The floating point standard have some special cases to handle special number:

• Zero: All bits in the mantissa are set to zero, and the exponent is also set to zero. It represents a value of exactly zero.
• Infinity: All the exponent consists of all 1s, and the mantissa is all zeros. It represents an overflow or a result that is too large to be represented within the range of the floating-point format. Positive and negative infinity are used to represent values that are larger or smaller than the maximum or minimum representable values, respectively.
• Not-a-Number (NaN): NaN is a special case that represents an undefined or nonsensical result. It is typically used to indicate operations that are mathematically undefined, such as dividing zero by zero or taking the square root of a negative number. NaN values have a specific bit pattern in the exponent and significand that distinguishes them from other floating-point numbers.

Normalization

Normalization is the process that provides a standardized way to represent floating-point numbers, which helps to avoid ambiguity and ensures consistent interpretation of the numerical value.

Normalizing number ensure that only one non-zero digit exist to the left of the binary point. For example in decimal number, the number $53.75 \times 10^{0}$ can be normalized to $5.375 \times 10^{1}$ or even $0.5375 \times 10^{2}$.

There are two types of normalization:

Explicit

In explicit normalization, we represent the float number in scientific notation by moving the decimal point to the right or left until there is only one non-zero digit to the left of the decimal point.

For $0.00345$, to normalize it explicitly, we can move the decimal point three places to the right, resulting in the number $3.45 \times 10^{(-3)}$.

Implicit

In implicit normalization, the float number is represented in a normalized form without explicitly indicating the position of the decimal point. Instead, the decimal point is assumed to always be immediately to the right of the leftmost non-zero digit.

For $0.00345$, in implicit normalization, we directly represent it as $345 \times 10^{(-5)}$, assuming the decimal point is right after the leftmost non-zero digit.

Example

Representing the number $3.14$ in floating point standard:

1. Determine the sign bit: The number $3.14$ is positive, so the sign bit would be $0$.

2. Convert $3.14$ to binary: It becomes approximately $11.00100011110101110000101$.

3. Normalize the binary representation: We can use explicit normalization, we will move binary point to the left until there is only one non-zero digit to the left of the binary point. This results in $1.100100011110101110000101 \times 2^1$.

4. Determine the exponent: We get that the exponent is $1$.

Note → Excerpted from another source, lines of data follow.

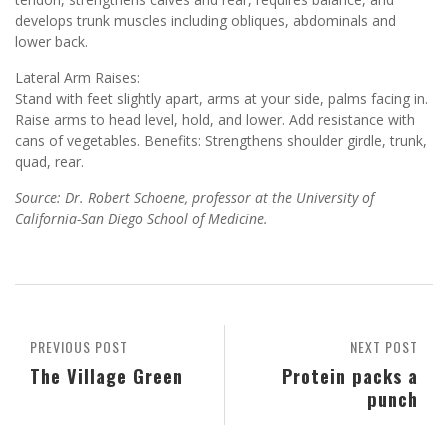
develops trunk muscles including obliques, abdominals and
lower back.
Lateral Arm Raises:
Stand with feet slightly apart, arms at your side, palms facing in.
Raise arms to head level, hold, and lower. Add resistance with
cans of vegetables. Benefits: Strengthens shoulder girdle, trunk,
quad, rear.
Source: Dr. Robert Schoene, professor at the University of
California-San Diego School of Medicine.
PREVIOUS POST
NEXT POST
The Village Green
Protein packs a
punch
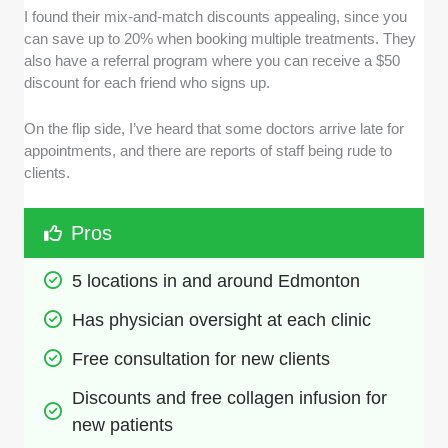
I found their mix-and-match discounts appealing, since you
can save up to 20% when booking multiple treatments. They
also have a referral program where you can receive a $50
discount for each friend who signs up.
On the flip side, I’ve heard that some doctors arrive late for
appointments, and there are reports of staff being rude to
clients.
Pros
5 locations in and around Edmonton
Has physician oversight at each clinic
Free consultation for new clients
Discounts and free collagen infusion for 
new patients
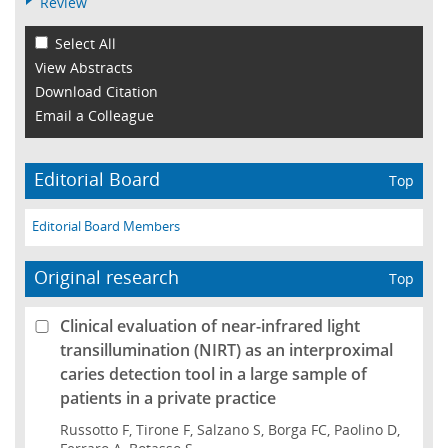
Review
Select All
View Abstracts
Download Citation
Email a Colleague
Editorial Board
Top
Editorial Board Members
Original research
Top
Clinical evaluation of near-infrared light
transillumination (NIRT) as an interproximal
caries detection tool in a large sample of
patients in a private practice
Russotto F, Tirone F, Salzano S, Borga FC, Paolino D,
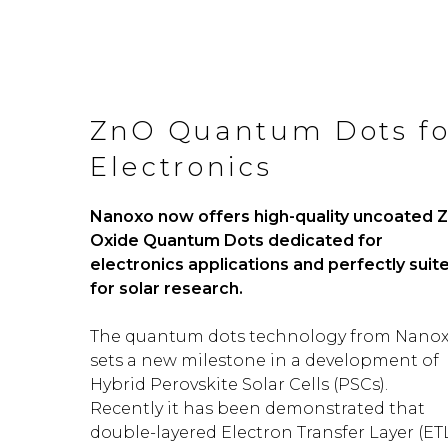
ZnO Quantum Dots fo
Electronics
Nanoxo now offers high-quality uncoated Z
Oxide Quantum Dots
dedicated for
electronics applications and perfectly suit
for solar research.
The quantum dots technology from Nano
sets a new milestone in a development of
Hybrid Perovskite Solar Cells (PSCs).
Recently it has been demonstrated that
double-layered Electron Transfer Layer (ET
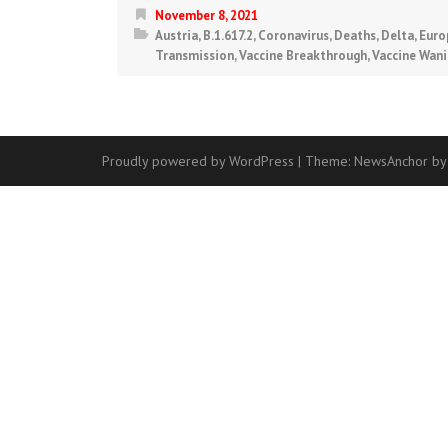
November 8, 2021
Austria
,
B.1.617.2
,
Coronavirus
,
Deaths
,
Delta
,
Euro
Transmission
,
Vaccine Breakthrough
,
Vaccine Wan
Proudly powered by WordPress
|
Theme:
NewsAnchor
by
Contact
Us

   In general, the exponent can be negative, but we do not allocate a sign bit for the exponent. If we use 8 bits to represent the exponent, we can represent 256 different exponents ranging from 1 to 254 (0 and 255 have special meanings). To represent negative exponents, we need to adjust the range of the exponent. The standard specifies that we subtract a bias value (often called the bias exponent) from the true exponent. For single precision, the bias value is 127, which makes the exponent range from -126 to +127.

   To convert the exponent to binary, we need to do the opposite. Since the true exponent is $1$, the biased exponent that will be used is $1 + 127 = 128$. The number $128$ in decimal is equal to $10000000$ in binary. To interpret this, we subtract $127$ (the bias) from the exponent in binary representation: $128 - 127 = 1$, which is the true exponent.

5. Determine the mantissa: The mantissa is just the right-hand side of the normalized binary representation, which is the $100100011110101110000101$.

6. Putting it all together: Combining the sign bit, exponent, and mantissa, we can represent $3.14$ in binary using floating point standard with: $0$ $10000000$ $100100011110101110000101$.